I have an article up at Library Journal about startups that have been getting hired for reading ecosystem jobs over the past three years. The startups that I profile are GoodReads, Wattpad, Readmill, SIPX and Zolabooks.

This view of hiring companies for jobs comes from Clayton Christensen's concept of Milkshake Marketing, explained here.

Christensen describes the case of a fast food restaurant that wanted to improve sales of its milkshakes, but really didn't understand the job that consumers were hiring it for. Customer observations revealed that almost half of the milkshakes sold were to early morning customers who had long boring commutes; the milkshake was being hired to relieve boredom and postpone hunger.

Libraries too need to think about the jobs their users are hiring them to do. Sometimes it's just to relieve boredom or escape bad weather.

silo schematics
by Jerry Yeti
Over Labor Day weekend, I hired a book for a very specific job. I went to an actual bookstore and bought a book to occupy myself during a cross country flight from LAX to EWR, with a connection I was sure to miss in DFW. I chose Hugh Howey's Wool. Given the book's publishing history, you might think it perverse that I bought the print version. Wool was, for a long while, an ebook-only self-published series; Howey did a precedent-setting deal with Simon & Schuster for the print rights only. But consider the job I was hiring it to do: why would I buy an ebook that I couldn't read during the long waits on the runways? (My son had dibs on the window seat.)
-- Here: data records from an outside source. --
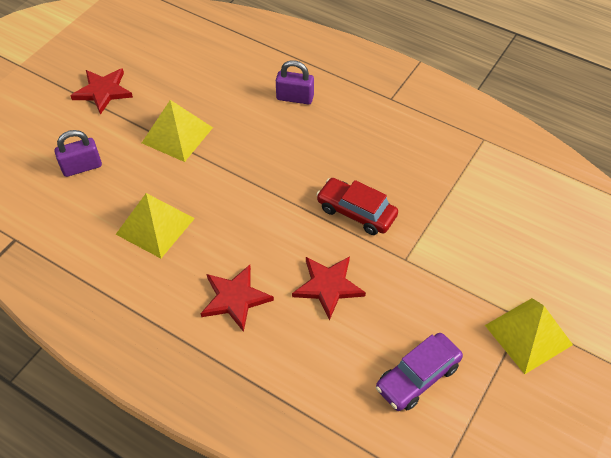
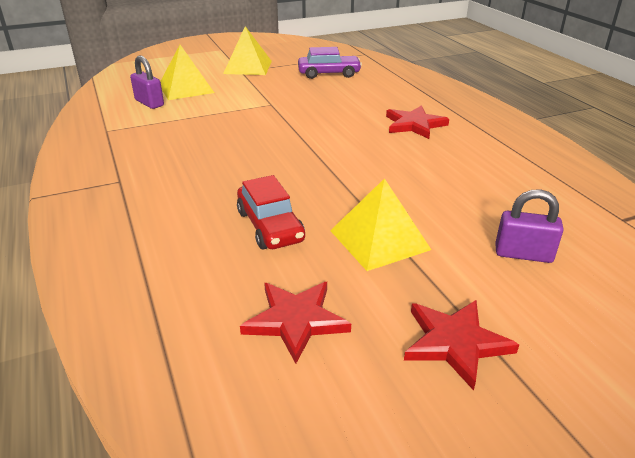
camera: 145 degrees left, 20 degrees down
(155, 226) = (456, 179): yellow pyramid -> yellow pyramid (186, 88)
(295, 98) = (206, 220): purple padlock -> purple padlock (149, 103)
(328, 286) = (339, 110): red star -> red star (296, 320)
(356, 212) = (270, 130): red car -> red car (270, 226)

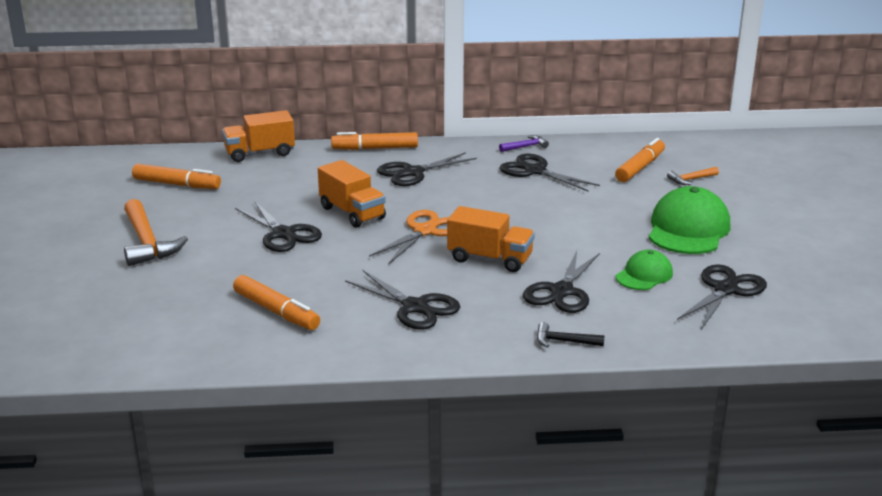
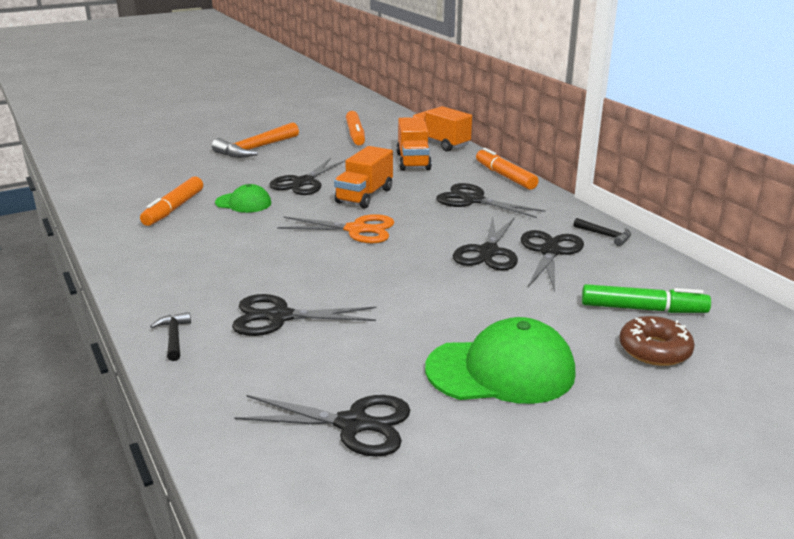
camera: 65 degrees right, 0 degrees up
(415, 307) = (207, 255): black scissors -> black scissors (488, 252)
(490, 259) = (323, 268): orange truck -> orange truck (413, 161)
(525, 147) = (605, 235): purple hammer -> black hammer
(640, 168) = (643, 309): orange marker -> green marker
(644, 275) = (351, 359): green cap -> green cap (243, 203)
(691, 179) = (654, 350): orange hammer -> brown donut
Having spent the outbound trip coding new features for, I needed a mental break, and Wool enveloped me in a completely absorbing self-contained world that did the job I hired it for quite nicely. Wool tells the story of the inhabitants of an isolated post-apocalyptic silo, built and supplied with technology from the year 2012. "IT" is the villain.

There was one continual distraction for me. My engineer's brain couldn't stop calculating the dimensions of the silo. The narrative made the silo seem large- after all it's the whole world for its inhabitants. But of necessity, it has to be compact. But how compact? Towards the end of the fifth part, I get some measurements: the bottom 8 floors are flooded, a depth of "70 to 80 feet". So 10 feet per level. That's pretty cramped!

Wool seems so relevant to our current environment, especially today's revelations about the extent of the NSA's decryption effort. Books have a way of doing jobs other than what you hired them for, just like the best employees. Just like libraries. Think about it.

Update 9/9: I purchased the DRM-free ebook package for Shift, the second book in the series. Which so far reveals that the silo tech is supposed to be from 2050 and that the top level is 10 meters, not feet.